What is needed is an exact transcription of every entry below, with the pictures left out.

Exercise data
◇ ◇ ◇ ◇

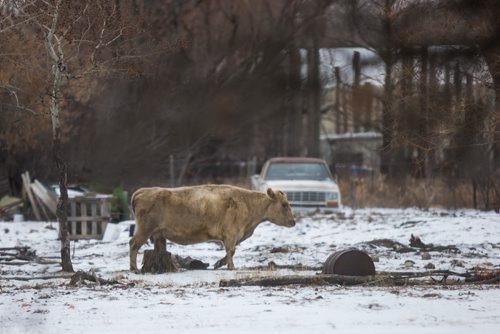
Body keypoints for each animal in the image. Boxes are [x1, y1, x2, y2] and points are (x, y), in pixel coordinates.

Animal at [128, 184, 296, 272]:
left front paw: (218, 264)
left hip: (157, 234)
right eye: (284, 204)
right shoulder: (231, 235)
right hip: (144, 230)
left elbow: (230, 252)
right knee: (133, 245)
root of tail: (142, 191)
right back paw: (134, 268)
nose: (293, 222)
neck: (246, 203)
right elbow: (231, 251)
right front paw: (230, 267)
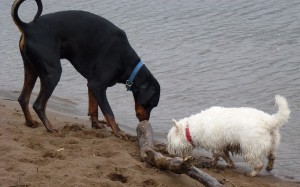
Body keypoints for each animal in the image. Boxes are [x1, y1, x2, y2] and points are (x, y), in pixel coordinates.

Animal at [10, 0, 161, 137]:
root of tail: (28, 27)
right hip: (52, 74)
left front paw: (96, 124)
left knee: (23, 98)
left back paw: (30, 122)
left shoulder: (91, 84)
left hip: (31, 69)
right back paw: (50, 127)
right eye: (150, 104)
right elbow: (109, 112)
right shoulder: (98, 85)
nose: (145, 121)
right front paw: (117, 131)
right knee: (38, 105)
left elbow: (94, 108)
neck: (126, 61)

◇ ◇ ◇ ◇

Answer to this exercise
Body keypoints for each animal in the image. Boxes are [x1, y1, x2, y2] and points are (x, y), in pixel coordinates.

Animal at [128, 184, 296, 272]:
left front paw: (218, 264)
left hip: (157, 234)
right eye: (284, 204)
right shoulder: (231, 235)
right hip: (144, 230)
left elbow: (230, 252)
right knee: (133, 245)
root of tail: (142, 191)
right back paw: (134, 268)
nose: (293, 222)
neck: (246, 203)
right elbow: (231, 251)
right front paw: (230, 267)
Body keypoints for each animal in the image. Boxes are [x1, y1, x2, y2] and points are (x, y), in pixel coordinates.

Animal at [10, 0, 161, 137]:
root of tail: (28, 27)
right hip: (52, 74)
left front paw: (96, 124)
left knee: (23, 98)
left back paw: (30, 122)
left shoulder: (91, 84)
left hip: (31, 69)
right back paw: (50, 127)
right eye: (150, 104)
right elbow: (109, 112)
right shoulder: (98, 85)
nose: (145, 121)
right front paw: (117, 131)
right knee: (38, 105)
left elbow: (94, 108)
neck: (126, 61)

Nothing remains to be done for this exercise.